*** Records for this exercise

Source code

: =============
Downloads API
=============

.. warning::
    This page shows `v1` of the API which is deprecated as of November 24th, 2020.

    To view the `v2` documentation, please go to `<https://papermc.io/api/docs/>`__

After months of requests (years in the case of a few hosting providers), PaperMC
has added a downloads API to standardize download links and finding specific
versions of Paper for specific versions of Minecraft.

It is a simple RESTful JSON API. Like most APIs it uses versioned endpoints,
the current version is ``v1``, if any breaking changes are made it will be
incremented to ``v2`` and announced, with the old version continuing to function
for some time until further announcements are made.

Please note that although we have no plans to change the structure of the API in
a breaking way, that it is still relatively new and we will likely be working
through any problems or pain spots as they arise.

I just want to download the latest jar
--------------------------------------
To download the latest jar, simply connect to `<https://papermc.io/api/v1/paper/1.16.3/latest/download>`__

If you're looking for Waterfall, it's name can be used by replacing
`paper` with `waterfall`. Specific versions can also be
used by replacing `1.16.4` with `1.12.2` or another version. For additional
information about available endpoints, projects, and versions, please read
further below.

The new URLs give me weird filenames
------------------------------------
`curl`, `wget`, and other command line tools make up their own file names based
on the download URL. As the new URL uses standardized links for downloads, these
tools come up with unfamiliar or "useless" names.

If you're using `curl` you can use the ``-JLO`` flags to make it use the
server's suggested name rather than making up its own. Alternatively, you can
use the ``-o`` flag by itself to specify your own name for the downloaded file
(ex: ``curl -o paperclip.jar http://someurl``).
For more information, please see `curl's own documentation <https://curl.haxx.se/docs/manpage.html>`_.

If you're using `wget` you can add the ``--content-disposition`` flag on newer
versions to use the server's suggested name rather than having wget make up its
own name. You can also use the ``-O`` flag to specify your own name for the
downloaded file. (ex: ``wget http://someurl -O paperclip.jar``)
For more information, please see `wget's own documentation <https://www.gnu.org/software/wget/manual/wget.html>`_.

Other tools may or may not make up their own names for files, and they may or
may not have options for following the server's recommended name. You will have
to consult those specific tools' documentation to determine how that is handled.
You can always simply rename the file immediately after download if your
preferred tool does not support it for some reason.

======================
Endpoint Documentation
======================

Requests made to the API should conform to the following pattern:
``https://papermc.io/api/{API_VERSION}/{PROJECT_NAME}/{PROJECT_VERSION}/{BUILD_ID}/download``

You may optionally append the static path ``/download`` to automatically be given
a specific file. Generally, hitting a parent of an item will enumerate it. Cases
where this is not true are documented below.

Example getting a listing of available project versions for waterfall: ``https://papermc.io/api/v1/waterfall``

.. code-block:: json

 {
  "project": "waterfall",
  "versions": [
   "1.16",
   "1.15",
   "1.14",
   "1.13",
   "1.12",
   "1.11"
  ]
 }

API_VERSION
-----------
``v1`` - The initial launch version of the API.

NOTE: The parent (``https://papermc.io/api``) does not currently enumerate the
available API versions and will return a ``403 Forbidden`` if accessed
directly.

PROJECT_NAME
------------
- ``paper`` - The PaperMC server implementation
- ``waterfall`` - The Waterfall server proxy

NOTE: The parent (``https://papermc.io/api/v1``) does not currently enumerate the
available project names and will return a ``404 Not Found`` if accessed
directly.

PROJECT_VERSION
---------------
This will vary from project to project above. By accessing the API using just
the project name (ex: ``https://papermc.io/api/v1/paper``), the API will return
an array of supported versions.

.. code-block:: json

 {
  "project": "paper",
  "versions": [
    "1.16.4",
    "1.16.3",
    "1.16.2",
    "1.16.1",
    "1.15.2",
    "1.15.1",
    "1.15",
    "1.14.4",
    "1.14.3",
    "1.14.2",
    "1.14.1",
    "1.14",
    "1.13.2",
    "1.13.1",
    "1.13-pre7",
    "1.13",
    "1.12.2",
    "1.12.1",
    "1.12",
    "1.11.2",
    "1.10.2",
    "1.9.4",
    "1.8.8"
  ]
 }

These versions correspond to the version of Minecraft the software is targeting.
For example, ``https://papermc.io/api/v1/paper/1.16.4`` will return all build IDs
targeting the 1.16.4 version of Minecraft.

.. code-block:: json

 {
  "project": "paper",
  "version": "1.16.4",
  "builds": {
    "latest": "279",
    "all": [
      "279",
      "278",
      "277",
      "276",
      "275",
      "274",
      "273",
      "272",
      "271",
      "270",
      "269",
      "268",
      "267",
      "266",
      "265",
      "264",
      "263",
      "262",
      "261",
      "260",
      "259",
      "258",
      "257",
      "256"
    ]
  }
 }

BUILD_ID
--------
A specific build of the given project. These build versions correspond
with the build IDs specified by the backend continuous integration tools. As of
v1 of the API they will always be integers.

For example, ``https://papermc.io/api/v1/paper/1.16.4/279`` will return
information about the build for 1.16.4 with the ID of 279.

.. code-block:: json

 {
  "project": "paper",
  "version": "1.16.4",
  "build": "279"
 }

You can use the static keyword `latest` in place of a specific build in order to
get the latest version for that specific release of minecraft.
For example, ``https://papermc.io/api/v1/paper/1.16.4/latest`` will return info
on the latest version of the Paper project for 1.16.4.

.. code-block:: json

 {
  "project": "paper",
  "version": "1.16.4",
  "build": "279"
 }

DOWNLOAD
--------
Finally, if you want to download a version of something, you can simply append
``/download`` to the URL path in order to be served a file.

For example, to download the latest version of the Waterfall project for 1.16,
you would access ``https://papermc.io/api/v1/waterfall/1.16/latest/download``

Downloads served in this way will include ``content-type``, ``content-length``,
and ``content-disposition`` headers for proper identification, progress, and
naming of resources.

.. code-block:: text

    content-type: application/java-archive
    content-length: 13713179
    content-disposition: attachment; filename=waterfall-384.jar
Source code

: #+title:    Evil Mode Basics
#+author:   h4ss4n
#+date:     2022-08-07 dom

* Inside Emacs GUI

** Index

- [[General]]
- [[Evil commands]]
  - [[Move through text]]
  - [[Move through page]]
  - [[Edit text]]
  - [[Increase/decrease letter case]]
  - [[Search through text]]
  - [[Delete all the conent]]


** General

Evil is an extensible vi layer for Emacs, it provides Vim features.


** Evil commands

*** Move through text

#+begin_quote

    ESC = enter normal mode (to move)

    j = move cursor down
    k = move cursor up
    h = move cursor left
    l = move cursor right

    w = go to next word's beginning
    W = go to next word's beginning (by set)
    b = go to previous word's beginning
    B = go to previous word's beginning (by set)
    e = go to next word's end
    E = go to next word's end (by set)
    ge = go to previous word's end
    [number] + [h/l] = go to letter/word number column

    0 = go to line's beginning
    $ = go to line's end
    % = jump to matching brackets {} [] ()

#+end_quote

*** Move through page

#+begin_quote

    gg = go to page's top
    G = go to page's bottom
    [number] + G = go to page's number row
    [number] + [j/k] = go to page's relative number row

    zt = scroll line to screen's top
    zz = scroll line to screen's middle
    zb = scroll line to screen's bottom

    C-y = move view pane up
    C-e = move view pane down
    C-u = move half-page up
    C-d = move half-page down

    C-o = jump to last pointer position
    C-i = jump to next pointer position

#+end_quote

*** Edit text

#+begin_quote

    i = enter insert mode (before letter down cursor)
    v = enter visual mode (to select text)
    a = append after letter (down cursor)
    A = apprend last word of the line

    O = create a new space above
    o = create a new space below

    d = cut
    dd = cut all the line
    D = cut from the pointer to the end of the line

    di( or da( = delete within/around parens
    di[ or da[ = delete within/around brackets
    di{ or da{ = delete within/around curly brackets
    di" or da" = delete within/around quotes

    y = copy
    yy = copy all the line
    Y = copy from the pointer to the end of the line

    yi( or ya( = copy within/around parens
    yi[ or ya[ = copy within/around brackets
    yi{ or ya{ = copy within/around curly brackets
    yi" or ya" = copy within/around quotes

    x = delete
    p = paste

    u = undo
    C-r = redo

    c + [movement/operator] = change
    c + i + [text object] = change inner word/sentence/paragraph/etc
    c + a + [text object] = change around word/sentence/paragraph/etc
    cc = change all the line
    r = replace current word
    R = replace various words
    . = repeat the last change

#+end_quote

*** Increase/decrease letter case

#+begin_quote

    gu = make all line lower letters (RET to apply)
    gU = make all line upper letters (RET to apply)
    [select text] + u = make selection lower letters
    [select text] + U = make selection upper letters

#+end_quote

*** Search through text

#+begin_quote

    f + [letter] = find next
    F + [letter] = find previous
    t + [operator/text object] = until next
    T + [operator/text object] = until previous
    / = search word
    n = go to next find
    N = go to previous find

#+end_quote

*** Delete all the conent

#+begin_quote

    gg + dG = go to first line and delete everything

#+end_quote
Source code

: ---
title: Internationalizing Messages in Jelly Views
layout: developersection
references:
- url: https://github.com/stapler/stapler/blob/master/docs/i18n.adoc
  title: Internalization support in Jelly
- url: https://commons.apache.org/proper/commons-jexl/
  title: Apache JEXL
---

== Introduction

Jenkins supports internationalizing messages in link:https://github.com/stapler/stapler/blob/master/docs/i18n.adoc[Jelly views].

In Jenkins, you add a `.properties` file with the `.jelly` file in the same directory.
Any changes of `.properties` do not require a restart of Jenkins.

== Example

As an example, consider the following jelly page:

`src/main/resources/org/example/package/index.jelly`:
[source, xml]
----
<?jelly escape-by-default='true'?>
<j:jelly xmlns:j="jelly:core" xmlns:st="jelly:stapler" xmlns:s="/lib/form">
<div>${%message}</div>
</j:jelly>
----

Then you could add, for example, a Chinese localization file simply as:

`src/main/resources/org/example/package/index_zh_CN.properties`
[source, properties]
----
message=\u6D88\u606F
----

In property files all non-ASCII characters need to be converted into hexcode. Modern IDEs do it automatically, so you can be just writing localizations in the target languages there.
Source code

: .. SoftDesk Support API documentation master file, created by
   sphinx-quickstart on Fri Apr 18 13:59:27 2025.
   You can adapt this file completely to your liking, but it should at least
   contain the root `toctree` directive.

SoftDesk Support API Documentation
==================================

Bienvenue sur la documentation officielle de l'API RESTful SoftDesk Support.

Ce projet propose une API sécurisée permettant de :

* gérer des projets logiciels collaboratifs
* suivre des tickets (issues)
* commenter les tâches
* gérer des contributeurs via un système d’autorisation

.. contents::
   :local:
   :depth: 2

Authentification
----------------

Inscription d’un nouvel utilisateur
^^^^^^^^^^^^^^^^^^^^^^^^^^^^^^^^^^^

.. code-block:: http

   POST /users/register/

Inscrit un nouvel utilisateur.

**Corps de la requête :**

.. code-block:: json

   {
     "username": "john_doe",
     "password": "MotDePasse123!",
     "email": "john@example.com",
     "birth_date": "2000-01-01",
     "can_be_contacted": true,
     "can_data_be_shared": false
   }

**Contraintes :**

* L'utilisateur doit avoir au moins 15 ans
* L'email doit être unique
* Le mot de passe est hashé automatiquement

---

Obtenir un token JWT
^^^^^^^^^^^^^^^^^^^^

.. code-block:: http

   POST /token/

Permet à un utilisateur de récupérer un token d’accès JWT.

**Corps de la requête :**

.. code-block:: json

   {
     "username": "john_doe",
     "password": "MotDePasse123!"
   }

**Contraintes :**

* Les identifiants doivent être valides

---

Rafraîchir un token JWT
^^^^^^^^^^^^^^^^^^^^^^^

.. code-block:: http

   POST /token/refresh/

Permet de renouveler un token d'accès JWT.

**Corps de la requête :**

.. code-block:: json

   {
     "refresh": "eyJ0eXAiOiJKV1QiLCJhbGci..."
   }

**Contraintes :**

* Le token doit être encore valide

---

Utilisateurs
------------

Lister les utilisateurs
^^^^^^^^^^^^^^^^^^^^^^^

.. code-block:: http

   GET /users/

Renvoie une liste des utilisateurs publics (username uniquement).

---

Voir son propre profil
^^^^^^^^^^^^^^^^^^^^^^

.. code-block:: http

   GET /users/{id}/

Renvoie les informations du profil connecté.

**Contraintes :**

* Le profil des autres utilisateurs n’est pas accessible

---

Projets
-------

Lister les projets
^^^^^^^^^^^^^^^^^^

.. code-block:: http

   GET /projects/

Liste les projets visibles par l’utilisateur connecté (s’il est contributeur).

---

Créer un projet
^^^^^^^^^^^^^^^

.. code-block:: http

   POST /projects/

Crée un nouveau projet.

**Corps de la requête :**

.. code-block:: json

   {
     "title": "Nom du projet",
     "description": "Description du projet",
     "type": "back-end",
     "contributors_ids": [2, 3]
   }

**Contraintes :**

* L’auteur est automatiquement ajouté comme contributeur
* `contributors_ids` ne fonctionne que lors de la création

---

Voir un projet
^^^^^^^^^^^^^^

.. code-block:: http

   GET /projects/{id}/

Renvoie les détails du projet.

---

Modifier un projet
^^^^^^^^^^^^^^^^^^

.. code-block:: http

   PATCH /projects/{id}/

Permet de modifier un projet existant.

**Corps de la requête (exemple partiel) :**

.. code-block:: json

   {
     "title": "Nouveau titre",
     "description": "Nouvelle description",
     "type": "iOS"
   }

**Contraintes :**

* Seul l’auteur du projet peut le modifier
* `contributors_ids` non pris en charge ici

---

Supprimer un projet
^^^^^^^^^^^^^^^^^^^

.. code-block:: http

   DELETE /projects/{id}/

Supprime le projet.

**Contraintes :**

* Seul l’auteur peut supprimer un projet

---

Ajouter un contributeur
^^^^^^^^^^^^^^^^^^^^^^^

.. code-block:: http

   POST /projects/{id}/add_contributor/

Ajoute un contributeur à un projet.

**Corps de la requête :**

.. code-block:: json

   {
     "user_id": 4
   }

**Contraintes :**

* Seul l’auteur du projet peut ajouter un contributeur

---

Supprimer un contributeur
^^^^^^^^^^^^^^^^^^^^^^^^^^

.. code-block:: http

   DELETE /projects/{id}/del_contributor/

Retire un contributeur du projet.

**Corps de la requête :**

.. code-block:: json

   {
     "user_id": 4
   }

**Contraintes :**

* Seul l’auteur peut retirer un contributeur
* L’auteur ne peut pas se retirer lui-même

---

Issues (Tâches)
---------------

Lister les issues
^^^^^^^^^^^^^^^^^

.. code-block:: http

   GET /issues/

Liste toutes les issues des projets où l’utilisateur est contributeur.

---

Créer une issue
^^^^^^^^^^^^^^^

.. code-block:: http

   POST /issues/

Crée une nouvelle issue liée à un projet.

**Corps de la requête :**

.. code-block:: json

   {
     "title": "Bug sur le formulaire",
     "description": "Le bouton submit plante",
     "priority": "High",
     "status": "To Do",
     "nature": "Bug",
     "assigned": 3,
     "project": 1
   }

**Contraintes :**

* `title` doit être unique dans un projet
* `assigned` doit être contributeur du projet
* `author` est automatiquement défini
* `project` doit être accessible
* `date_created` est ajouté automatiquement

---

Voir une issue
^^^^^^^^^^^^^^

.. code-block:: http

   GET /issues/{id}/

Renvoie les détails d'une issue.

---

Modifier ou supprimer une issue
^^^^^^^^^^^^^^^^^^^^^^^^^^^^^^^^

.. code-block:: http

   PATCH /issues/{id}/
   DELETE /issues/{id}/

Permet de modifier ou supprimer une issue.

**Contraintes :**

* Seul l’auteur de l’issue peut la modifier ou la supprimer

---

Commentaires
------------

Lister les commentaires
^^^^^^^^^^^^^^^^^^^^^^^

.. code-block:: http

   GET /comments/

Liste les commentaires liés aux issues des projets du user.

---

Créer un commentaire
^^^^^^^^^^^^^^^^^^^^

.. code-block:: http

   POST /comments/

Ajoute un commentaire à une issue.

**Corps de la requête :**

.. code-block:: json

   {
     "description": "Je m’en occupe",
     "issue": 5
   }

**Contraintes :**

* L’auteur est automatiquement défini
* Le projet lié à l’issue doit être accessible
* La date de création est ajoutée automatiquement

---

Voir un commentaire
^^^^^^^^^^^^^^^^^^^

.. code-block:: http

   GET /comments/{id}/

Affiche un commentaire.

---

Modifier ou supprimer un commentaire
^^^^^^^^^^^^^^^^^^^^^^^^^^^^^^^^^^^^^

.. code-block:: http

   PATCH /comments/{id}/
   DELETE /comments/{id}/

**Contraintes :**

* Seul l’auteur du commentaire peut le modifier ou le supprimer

******

* [What to do]:
Search the entries for the word "that" and gather every line where it appears.

* [Task output]:
Please note that although we have no plans to change the structure of the API in
a breaking way, that it is still relatively new and we will likely be working
to consult those specific tools' documentation to determine how that is handled.
get the latest version for that specific release of minecraft.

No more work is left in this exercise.